▶ Problem description
Show each line from the records below in which the word "ALUop" occurs.

▶ Records to use
-=-=-

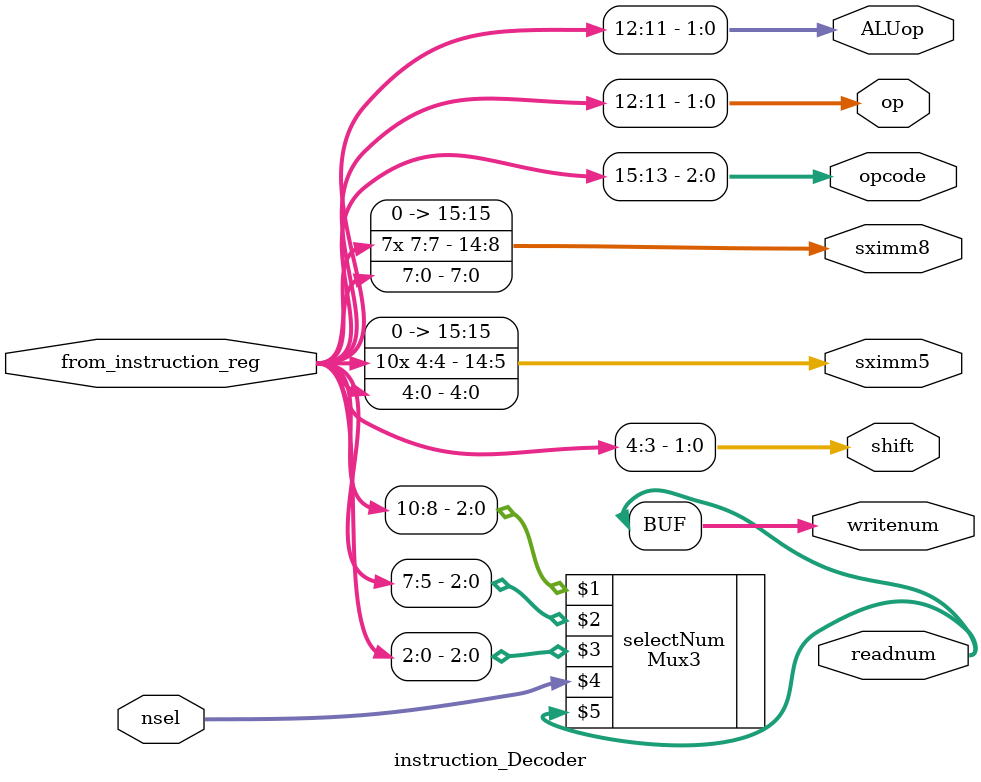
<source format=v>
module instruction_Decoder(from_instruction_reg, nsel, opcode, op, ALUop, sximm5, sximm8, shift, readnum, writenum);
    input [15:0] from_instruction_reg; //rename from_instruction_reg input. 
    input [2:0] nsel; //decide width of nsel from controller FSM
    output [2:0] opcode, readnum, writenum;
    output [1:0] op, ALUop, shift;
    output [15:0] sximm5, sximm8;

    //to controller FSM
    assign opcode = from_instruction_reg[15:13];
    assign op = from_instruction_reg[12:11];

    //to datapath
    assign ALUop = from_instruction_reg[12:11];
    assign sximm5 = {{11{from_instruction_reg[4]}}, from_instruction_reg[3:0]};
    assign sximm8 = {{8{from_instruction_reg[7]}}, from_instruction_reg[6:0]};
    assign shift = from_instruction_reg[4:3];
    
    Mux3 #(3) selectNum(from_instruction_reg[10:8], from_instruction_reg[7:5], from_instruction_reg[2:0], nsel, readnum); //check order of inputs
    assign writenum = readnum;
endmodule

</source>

-=-=-

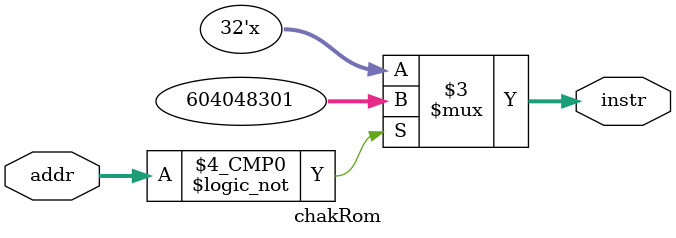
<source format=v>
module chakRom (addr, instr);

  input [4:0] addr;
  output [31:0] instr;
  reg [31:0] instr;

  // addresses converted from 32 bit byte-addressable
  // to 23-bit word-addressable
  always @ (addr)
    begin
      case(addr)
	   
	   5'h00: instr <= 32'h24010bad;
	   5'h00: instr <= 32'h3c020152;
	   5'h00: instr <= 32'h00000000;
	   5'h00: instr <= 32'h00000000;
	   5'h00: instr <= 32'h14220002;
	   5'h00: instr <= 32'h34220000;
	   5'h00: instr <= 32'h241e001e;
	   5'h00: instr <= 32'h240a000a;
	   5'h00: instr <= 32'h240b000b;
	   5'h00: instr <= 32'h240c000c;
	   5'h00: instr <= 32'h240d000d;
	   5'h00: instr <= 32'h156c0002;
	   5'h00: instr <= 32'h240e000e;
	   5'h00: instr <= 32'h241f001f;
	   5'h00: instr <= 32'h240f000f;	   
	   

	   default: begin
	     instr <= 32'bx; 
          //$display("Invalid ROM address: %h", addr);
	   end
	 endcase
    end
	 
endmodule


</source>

-=-=-

▶ Response area
module instruction_Decoder(from_instruction_reg, nsel, opcode, op, ALUop, sximm5, sximm8, shift, readnum, writenum);
    output [1:0] op, ALUop, shift;
    assign ALUop = from_instruction_reg[12:11];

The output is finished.